**Required work**
Transcribe, verbatim, every line from the start of the entries through the line that contains "middle mcp: (194, 195)"; include both boundary lines and omit all others.

(Records from a data collection)
::::
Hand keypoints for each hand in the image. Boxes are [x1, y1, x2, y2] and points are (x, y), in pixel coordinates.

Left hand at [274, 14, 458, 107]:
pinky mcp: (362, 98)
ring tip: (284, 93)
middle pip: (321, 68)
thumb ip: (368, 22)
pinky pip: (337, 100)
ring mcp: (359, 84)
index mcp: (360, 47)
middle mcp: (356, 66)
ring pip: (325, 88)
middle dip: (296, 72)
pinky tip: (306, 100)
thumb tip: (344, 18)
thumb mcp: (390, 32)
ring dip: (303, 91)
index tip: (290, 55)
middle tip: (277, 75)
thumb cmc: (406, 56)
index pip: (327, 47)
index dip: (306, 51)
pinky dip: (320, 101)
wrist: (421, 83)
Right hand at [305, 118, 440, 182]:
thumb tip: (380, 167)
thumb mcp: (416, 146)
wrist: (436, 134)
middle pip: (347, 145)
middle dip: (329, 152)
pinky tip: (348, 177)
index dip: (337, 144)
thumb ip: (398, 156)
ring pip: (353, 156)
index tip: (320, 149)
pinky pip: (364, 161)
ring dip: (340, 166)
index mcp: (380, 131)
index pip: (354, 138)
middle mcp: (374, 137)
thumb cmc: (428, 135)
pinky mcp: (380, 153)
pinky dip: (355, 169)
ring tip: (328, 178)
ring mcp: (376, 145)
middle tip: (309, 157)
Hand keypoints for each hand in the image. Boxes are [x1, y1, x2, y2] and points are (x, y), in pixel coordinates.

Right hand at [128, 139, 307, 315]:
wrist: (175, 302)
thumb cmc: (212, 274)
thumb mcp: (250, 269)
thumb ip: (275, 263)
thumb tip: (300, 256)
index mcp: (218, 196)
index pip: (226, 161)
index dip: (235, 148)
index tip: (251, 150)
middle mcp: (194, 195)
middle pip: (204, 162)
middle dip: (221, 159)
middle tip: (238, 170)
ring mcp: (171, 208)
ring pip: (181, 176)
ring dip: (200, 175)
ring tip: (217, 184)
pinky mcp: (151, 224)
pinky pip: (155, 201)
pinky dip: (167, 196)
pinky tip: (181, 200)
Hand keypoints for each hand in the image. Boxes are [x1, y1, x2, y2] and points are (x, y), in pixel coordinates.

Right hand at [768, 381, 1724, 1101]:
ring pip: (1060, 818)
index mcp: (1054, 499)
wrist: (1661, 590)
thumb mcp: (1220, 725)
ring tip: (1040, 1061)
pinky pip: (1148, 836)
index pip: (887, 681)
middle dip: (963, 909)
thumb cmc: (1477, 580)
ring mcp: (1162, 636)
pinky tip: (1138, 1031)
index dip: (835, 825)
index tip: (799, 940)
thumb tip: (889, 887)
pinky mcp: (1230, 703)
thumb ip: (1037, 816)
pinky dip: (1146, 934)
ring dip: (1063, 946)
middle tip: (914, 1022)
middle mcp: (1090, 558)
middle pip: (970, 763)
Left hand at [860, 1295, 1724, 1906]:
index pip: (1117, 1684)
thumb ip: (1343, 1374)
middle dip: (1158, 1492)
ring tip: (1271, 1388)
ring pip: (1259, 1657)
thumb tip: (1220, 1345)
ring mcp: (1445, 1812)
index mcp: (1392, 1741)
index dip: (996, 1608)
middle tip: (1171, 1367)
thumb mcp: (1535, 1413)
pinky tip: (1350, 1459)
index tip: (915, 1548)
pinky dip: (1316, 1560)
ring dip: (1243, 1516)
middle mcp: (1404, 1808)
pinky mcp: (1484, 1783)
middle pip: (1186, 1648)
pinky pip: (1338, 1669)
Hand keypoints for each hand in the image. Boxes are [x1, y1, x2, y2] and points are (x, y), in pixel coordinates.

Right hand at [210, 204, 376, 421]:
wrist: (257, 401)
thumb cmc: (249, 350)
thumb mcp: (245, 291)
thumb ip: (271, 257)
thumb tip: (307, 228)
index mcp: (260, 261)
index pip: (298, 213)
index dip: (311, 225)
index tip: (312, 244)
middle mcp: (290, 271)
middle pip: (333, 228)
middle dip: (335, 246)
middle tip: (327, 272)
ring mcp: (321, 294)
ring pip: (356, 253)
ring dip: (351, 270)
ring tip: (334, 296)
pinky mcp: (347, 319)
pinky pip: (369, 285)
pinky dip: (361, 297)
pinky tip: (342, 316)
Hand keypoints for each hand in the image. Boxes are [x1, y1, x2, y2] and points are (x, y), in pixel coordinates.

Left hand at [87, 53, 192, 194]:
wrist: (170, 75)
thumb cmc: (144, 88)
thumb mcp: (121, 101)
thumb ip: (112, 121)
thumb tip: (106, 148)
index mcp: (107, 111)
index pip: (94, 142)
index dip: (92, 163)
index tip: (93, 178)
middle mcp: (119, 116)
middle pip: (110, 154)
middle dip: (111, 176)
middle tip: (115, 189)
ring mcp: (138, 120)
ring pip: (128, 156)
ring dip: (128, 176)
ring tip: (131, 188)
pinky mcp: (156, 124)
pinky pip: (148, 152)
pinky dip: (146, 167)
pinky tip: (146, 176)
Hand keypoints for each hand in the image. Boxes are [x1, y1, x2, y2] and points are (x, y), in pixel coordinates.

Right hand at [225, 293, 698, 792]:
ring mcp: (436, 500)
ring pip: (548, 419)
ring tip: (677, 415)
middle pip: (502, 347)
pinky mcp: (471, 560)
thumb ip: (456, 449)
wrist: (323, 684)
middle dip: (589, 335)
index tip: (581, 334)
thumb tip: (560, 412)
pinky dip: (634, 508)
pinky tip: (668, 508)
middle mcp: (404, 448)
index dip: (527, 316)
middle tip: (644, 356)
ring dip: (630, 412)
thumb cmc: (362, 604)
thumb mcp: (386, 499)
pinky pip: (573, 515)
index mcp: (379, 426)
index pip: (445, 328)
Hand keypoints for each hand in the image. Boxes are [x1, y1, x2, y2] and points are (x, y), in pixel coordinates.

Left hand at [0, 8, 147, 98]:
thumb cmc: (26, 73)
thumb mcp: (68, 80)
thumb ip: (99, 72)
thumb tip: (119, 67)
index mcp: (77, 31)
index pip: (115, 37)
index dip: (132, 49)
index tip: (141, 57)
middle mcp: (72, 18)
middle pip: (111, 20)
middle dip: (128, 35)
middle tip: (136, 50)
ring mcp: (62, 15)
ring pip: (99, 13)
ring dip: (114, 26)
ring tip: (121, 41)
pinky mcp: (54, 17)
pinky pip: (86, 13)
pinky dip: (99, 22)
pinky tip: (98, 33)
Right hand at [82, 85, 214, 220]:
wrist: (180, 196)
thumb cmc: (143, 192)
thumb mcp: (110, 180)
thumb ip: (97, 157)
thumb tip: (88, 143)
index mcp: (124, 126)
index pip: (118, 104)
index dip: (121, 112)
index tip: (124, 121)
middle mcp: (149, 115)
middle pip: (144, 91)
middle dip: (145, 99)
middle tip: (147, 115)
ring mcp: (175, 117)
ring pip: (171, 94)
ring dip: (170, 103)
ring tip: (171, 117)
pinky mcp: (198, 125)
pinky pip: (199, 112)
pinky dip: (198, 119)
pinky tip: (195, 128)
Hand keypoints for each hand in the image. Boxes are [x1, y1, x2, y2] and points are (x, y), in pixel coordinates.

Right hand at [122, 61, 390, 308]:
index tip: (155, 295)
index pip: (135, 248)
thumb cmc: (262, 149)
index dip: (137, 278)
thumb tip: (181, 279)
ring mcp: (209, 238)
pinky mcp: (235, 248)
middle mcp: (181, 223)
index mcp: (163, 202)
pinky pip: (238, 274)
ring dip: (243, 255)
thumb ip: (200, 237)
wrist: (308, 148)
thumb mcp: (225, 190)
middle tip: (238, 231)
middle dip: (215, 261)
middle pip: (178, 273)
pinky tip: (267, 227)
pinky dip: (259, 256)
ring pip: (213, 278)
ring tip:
::::
**Exercise solution**
Hand keypoints for each hand in the image. Boxes are [x1, y1, x2, y2] and points are (x, y), in pixel coordinates.

Left hand at [274, 14, 458, 107]:
pinky mcp: (362, 98)
ring tip: (284, 93)
middle pip: (321, 68)
thumb ip: (368, 22)
pinky pip: (337, 100)
ring mcp: (359, 84)
index mcp: (360, 47)
middle mcp: (356, 66)
ring pip: (325, 88)
middle dip: (296, 72)
pinky tip: (306, 100)
thumb tip: (344, 18)
thumb mcp: (390, 32)
ring dip: (303, 91)
index tip: (290, 55)
middle tip: (277, 75)
thumb cmc: (406, 56)
index pip: (327, 47)
index dip: (306, 51)
pinky dip: (320, 101)
wrist: (421, 83)
Right hand at [305, 118, 440, 182]:
thumb tip: (380, 167)
thumb mcp: (416, 146)
wrist: (436, 134)
middle pip: (347, 145)
middle dip: (329, 152)
pinky tip: (348, 177)
index dip: (337, 144)
thumb ip: (398, 156)
ring pip: (353, 156)
index tip: (320, 149)
pinky pip: (364, 161)
ring dip: (340, 166)
index mcp: (380, 131)
index pip: (354, 138)
middle mcp: (374, 137)
thumb cmc: (428, 135)
pinky mcp: (380, 153)
pinky dip: (355, 169)
ring tip: (328, 178)
ring mcp: (376, 145)
middle tip: (309, 157)
Hand keypoints for each hand in the image. Boxes are [x1, y1, x2, y2] and points are (x, y), in pixel coordinates.

Right hand at [128, 139, 307, 315]:
wrist: (175, 302)
thumb cmc: (212, 274)
thumb mcp: (250, 269)
thumb ip: (275, 263)
thumb tip: (300, 256)
index mcp: (218, 196)
index pip: (226, 161)
index dip: (235, 148)
index tip: (251, 150)
middle mcp: (194, 195)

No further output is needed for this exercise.